# Samsung UA32ES6200R vs Lg 32LM6400



## RocknRolla (Oct 16, 2012)

hiiiiiiiiii!!!!!!!!

I will be buying a LED 3D TV next month so i can't decide on which to buy.
Its Samsung UA32ES6200R vs Lg 32LM6400.

plzzzzzzzz help me out

I think LG 32LM6400 is a step ahead of samsung in dat range.


----------



## aroraanant (Oct 17, 2012)

If you want a 3D TV, then opt for LG.


----------



## RocknRolla (Oct 19, 2012)

why samsung has any problem?????????


----------



## Vaibhav20 (Oct 19, 2012)

Go for lg its passive 3D, certified flicker free, brighter 3D, far better dsgn, depth control in 3D , cheap glasses and much more


----------



## aroraanant (Oct 20, 2012)

In 3D segment LG is the best, in non 3D segment Samsung is the best.


----------



## Vaibhav20 (Oct 20, 2012)

I do agree with aroraanant,wanna  just add dat 
Best 3d-LG
Best economical 2D- Samsung
Best 2D- Sony (bit costlier than sam)


----------



## aroraanant (Oct 20, 2012)

In best 2D case still Samsung is the best.


----------



## Vaibhav20 (Oct 20, 2012)

Guess u own a samsung 5000r


----------



## aroraanant (Oct 20, 2012)

No....
Have been planning to buy one from a long time but.


----------



## Vaibhav20 (Oct 20, 2012)

aroraanant said:


> No....
> Have been planning to buy one from a long time but.



But wot?


----------



## RocknRolla (Oct 21, 2012)

bt i think samsung dudes r best in displays

now i can't decide


----------



## aroraanant (Oct 21, 2012)

Vaibhav20 said:


> But wot?



But due to some financial crises I was not able to buy


----------



## manuvaidya (Oct 21, 2012)

@aroraanant: which samsung series is best in terms of PQ & features in 40" size ?if there is any other company which beats sammy in 40" size, pls mention that also. i dont want 3D. but is it a must ? is that technology getting more & more popular , and will i miss it if i dont choose it ???need some of these clarifications pls...


----------



## Minion (Oct 21, 2012)

manuvaidya said:


> @aroraanant: which samsung series is best in terms of PQ & features in 40" size ?if there is any other company which beats sammy in 40" size, pls mention that also. i dont want 3D. but is it a must ? is that technology getting more & more popular , and will i miss it if i dont choose it ???need some of these clarifications pls...

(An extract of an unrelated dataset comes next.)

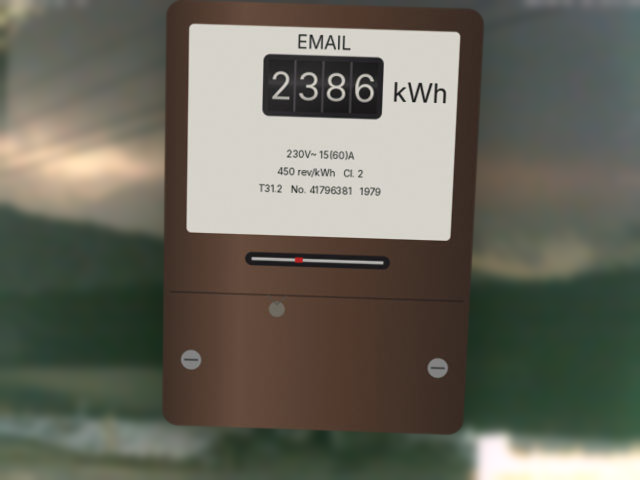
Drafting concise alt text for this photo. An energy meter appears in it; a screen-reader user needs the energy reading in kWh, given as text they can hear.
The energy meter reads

If you tell us your budget we people can suggest you a good tv.


----------



## RocknRolla (Oct 21, 2012)

i love sammy!!!!!!!!


----------



## aroraanant (Oct 21, 2012)

manuvaidya said:


> @aroraanant: which samsung series is best in terms of PQ & features in 40" size ?if there is any other company which beats sammy in 40" size, pls mention that also. i dont want 3D. but is it a must ? is that technology getting more & more popular , and will i miss it if i dont choose it ???need some of these clarifications pls...



Samsung 40ES5600 is the best, nothing beats it.That is the latest one, and it has been launched this year only.Just get it eyes closed


----------



## Vaibhav20 (Oct 21, 2012)

Don't want to start a samsung sony war here but Imo Sony's 2d is better than samsung


----------



## manuvaidya (Oct 21, 2012)

Budget ? around 40k-50k max.... that much i can stretch, thats it.


----------



## Minion (Oct 21, 2012)

^^ for 44k you can get 
LG 32LM6200 LED 32 inches Full HD CINEMA 3D Television
LINK
LG 32LM6200 LED 32 inches Full HD CINEMA 3D Television | Television | Flipkart.com
You can easily get it around 42k.


----------



## aroraanant (Oct 22, 2012)

manuvaidya said:


> Budget ? around 40k-50k max.... that much i can stretch, thats it.



If you want a 40" TV in that budget then the best option will be Samsung 40EH5000, you can get it for 48k or may be less.


----------